• [Problems to work on]
(a) Please rewrite everything from "These plays that" down to "Old enemies reconcile." in the essay on Shakespeare's romances, renaming "Statues" to "Portraits".
(b) Name the genre categories of Shakespeare's earlier works that the essay on his romances lists.
(c) Continue the essay on Shakespeare's romances from its final line.

• [Document text]

The
interesting thing about "romances" -- the term used to describe the late
phase of Shakespeare's dramatic creations -- is how regularly they build
around relationships between fathers and daughters.
"In
his later plays Shakespeare keeps returning to the theme of the daughter,"
Charles Nicholl writes in "The Lodger Shakespeare." "More precisely the
daughter lost or banished, then arduously found: a rhythm of breakdown and
reconciliation, expressed in the magico-mystical imagery which is the language
of the late plays or 'romances.'"
These plays that don't seem to fit the genre
categories of Shakespeare's earlier works -- histories, comedies, tragedies -- involve
some of the same themes and structural characteristics of the earlier genres,
but add other, sometimes disconcerting touches. Highly unrealistic plot
devices. Statues come to life. Gods appear on stage. Lost children are found.
Old enemies reconcile.
The
term romance was not used for theater pieces in Shakespeare's own time. It was invented
in the latter 19th century by a critic who saw a resemblance between their
"tall tale" character and stories told in the late Middle Ages and
again in his own times.
'Realism'
is conquered by devices found in fairy tales or wonder tales. Stories are set
across long stretches of time and action takes places at distantly removed
sites -- grotesque violations of classic literature's insistence on the
three unities, time, space, and completed action adduced by Aristotle from the drama
invented in his own time.
Deities
may appear on stage -- pagan ones -- as they did in Greek and Latin drama, but certainly did not
in the Elizabethan theater Shakespreare broke into. The vogue for spectacle
called the theatrical "masque," in which actors and titled aristocrats
portrayed figures from mythology, the pantheon of Greek gods or other story forms, and danced or, paced, or
simply showed off glamorous costumes in expensive, special-effect settings may also have influenced this genre of Jacobean
theater (as English theater during the reign of King James I is called).
Gods
may also serve the goal of seeing that plots move toward required resolutions:
the good are recognized, or returned to their rightful place; the evil are
defeated, their machinations exposed.
The
final, moral quality that makes for satisfying conclusions from the wide confusions
and evil deeds of the tall-tale "romance" plot is
reconciliation.
And
here we are back to fathers and daughters.
In
"Cymbeline," one of those late romances performed for the first time
by Shakespeare & Company in Lenox, Mass. -- where I saw the play last
weekend for my first time anywhere -- the essential character is the not the
title character, a British king in Roman times, from whom it takes its name, but his
daughter, Imogen. She is not witty and complex, like the heroines of the earlier comedies,
she's simply a lovable, lively force for good. Bad things happen to her, but -- in
conformity with the structure of the romance-genre plots -- in the end everything
works out for the best. As director Tina Packer points out (staging this play
is also a first for this masterly Shakespeare specialist), everybody loves her. "She
stands up to her father, is not deceived by her wicked step-mother... resists the seducer's charms, and does her
sex proud!"
How's
that for a moral center?

• [Study material]
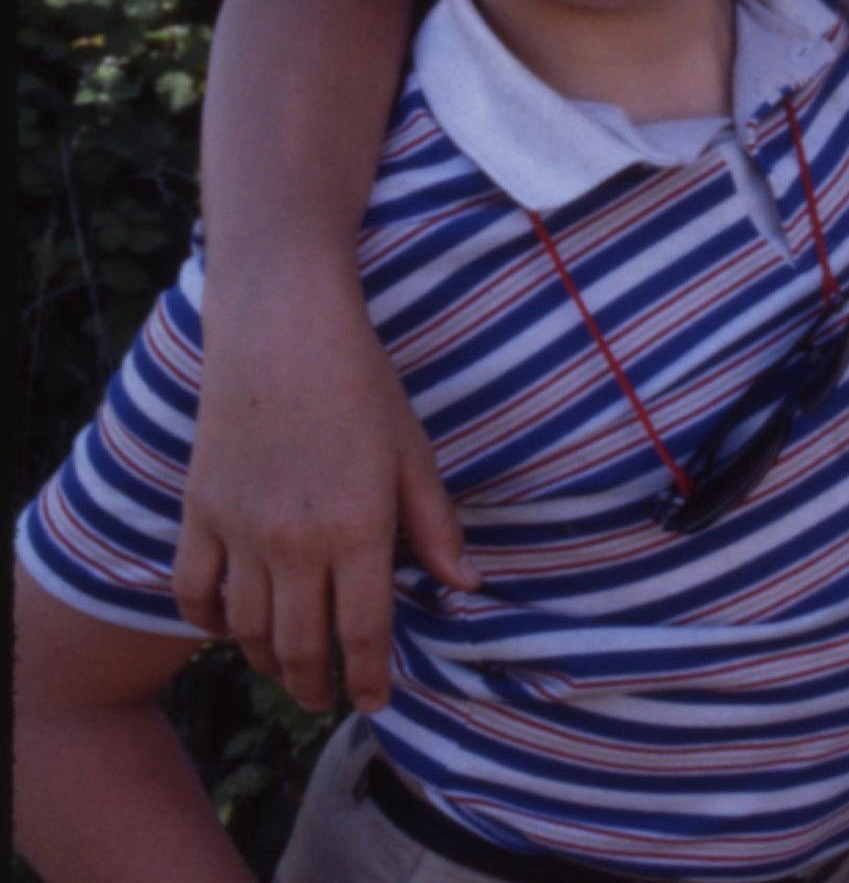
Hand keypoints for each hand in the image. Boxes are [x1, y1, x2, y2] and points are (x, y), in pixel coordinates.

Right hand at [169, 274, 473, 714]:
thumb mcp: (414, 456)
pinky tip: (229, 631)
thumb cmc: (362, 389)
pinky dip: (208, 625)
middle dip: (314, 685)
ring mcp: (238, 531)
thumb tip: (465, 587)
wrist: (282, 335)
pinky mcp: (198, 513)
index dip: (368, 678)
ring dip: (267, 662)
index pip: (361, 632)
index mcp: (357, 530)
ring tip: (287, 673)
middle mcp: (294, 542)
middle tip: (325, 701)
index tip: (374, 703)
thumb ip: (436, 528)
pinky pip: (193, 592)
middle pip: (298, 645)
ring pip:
==
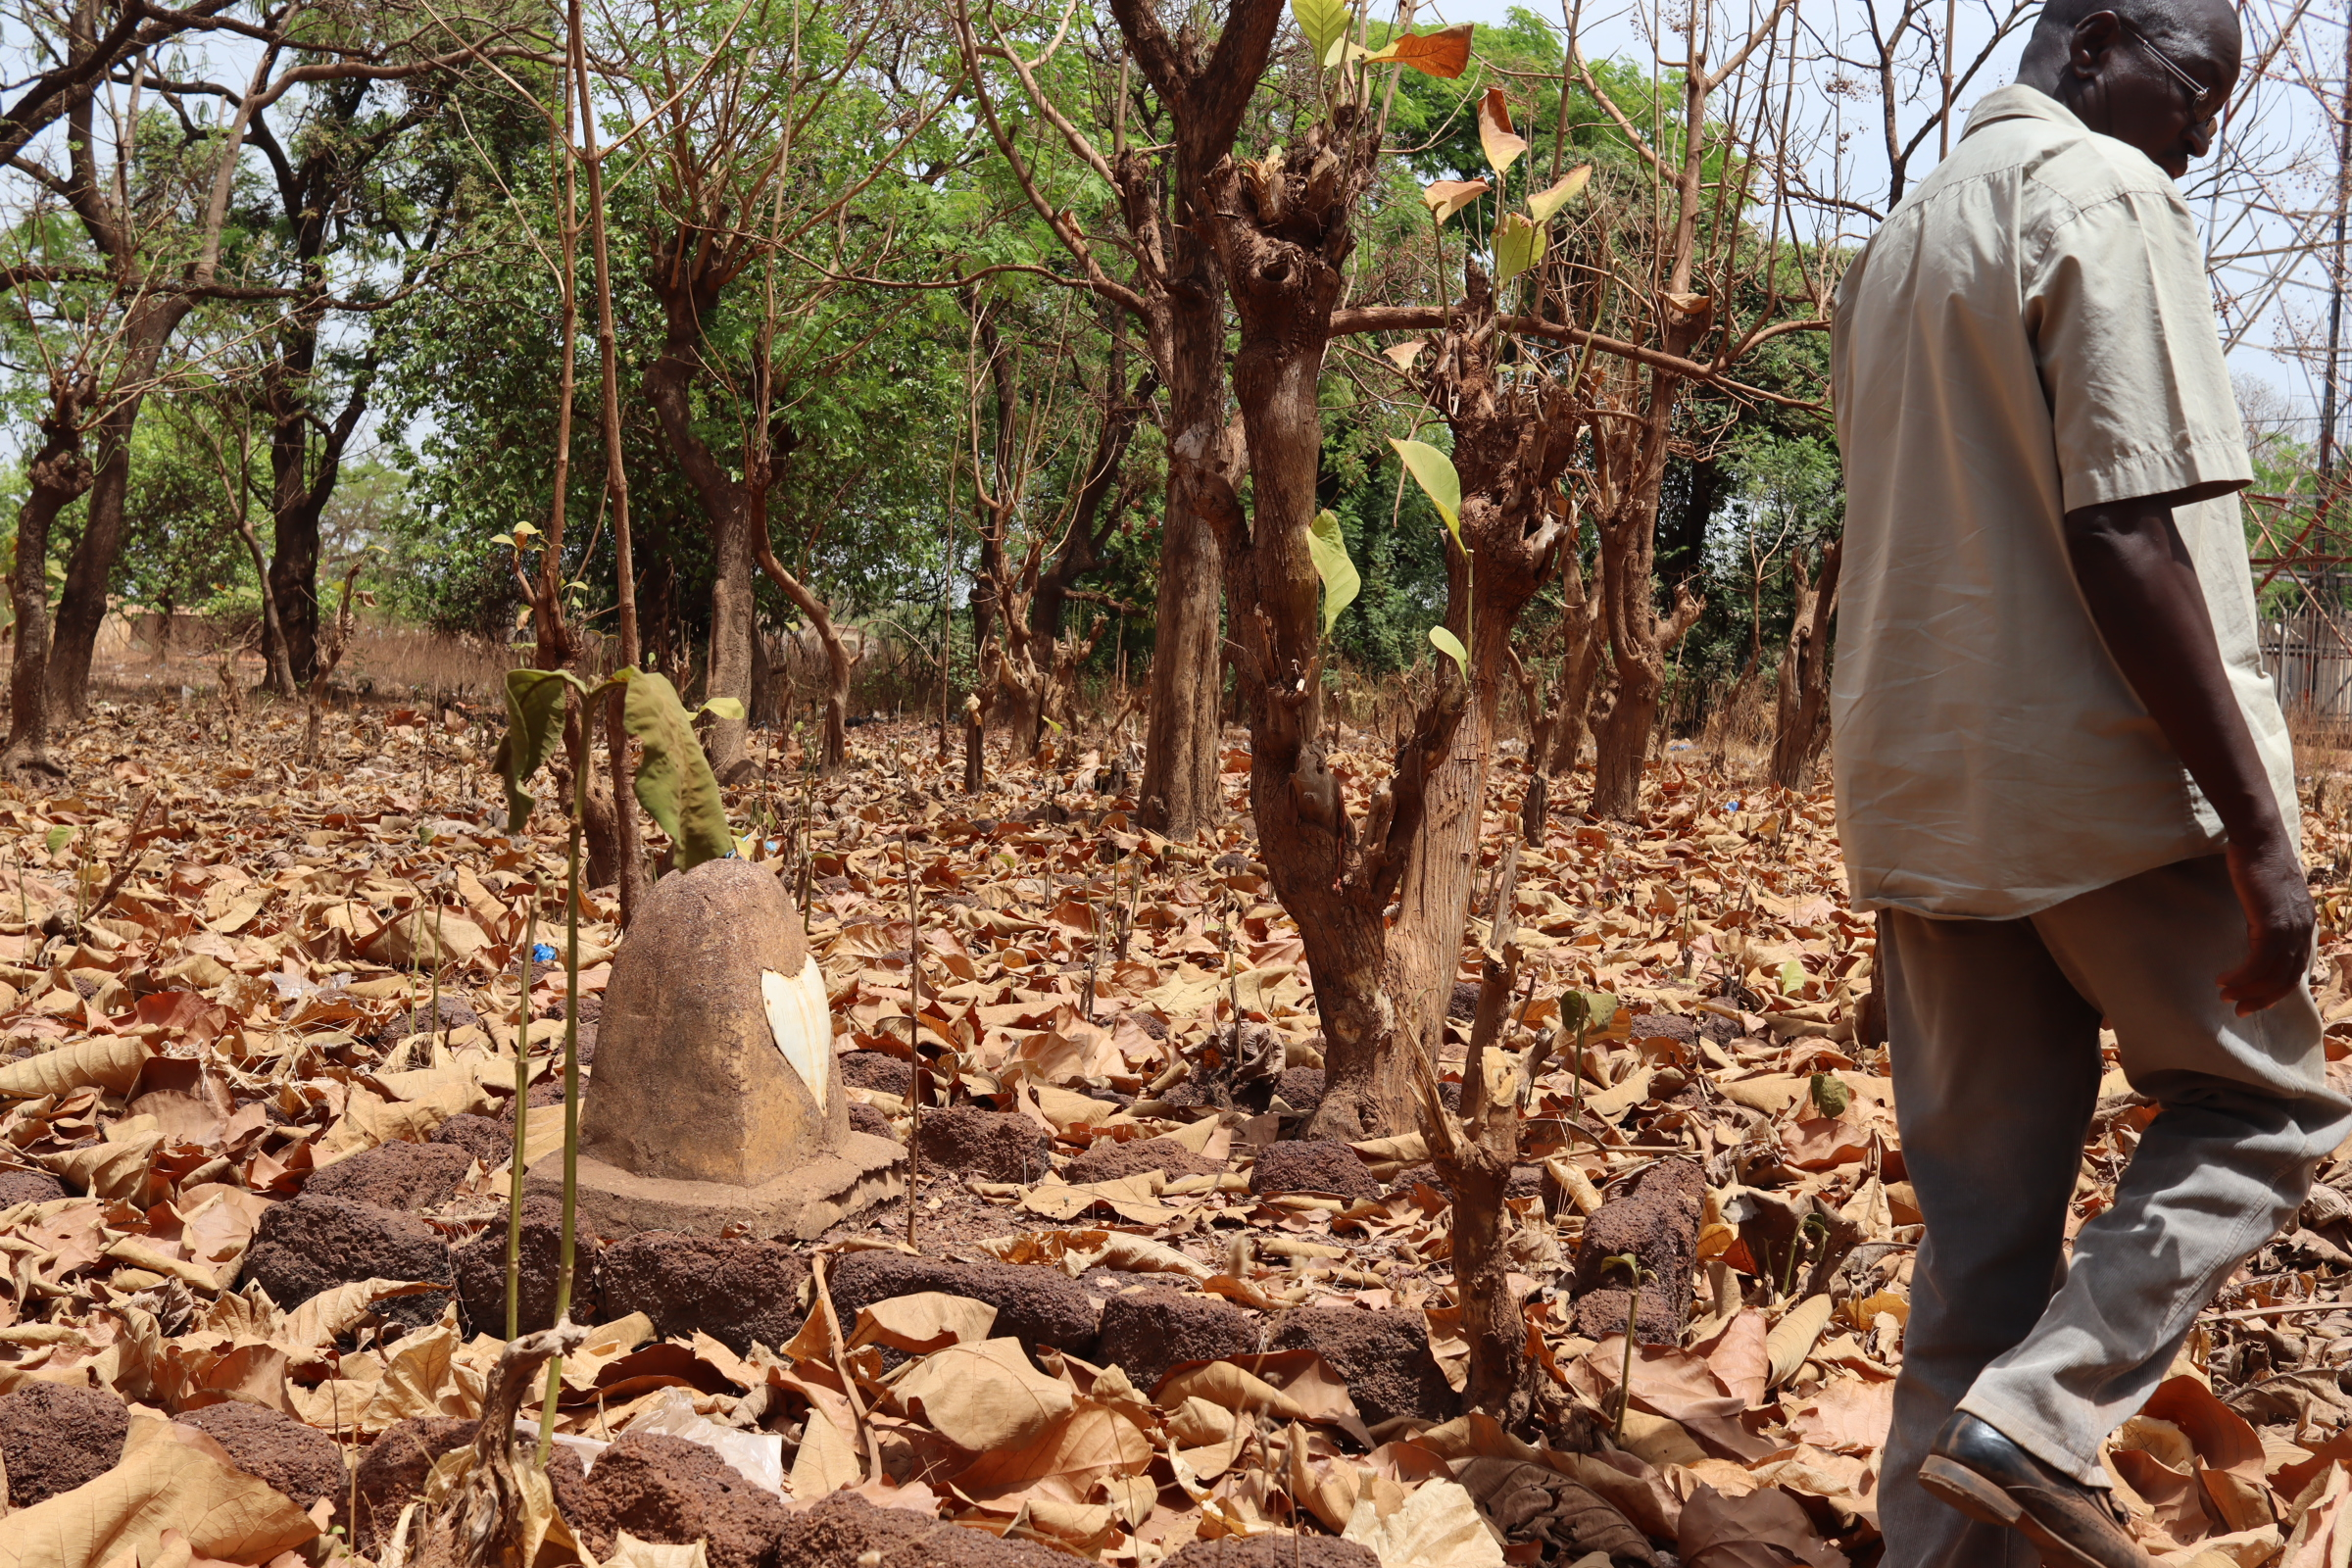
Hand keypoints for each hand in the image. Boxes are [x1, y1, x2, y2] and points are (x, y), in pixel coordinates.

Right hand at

• [Outputs by task]
(a)
These plays that don't seem to fit the genre
categories of Shakespeare's earlier works -- histories, comedies, tragedies -- involve
some of the same themes and structural characteristics of the earlier genres,
but add other, sometimes disconcerting touches. Highly unrealistic plot
devices. Portraits come to life. Gods appear on stage. Lost children are found.
Old enemies reconcile.

(b) Histories, comedies, tragedies

(c)
An array of other characters serve the good, some with nobility of character, but none is
really a "hero." Their human 'character' is not the center of
interest. Saving Imogen will do -- and her reconciliation with her bamboozled father
is part of a general unveiling of secrets, along with a rediscovery of a pair of long-lost princes, is part of a hilariously dizzying sequence of stage business
of the sort in which Packer and Shakespeare & Company are the world class front-runners.
Audiences, in my opinion,
need not bother themselves with the question of what this play is supposedly
"about" or what it is "trying to say." Many other plays invite that kind of attention. "Cymbeline" is probably the purest bit of fairy tale in the romance genre. "The
Tempest" written a year later or so is far deeper, subtler, and more
challenging.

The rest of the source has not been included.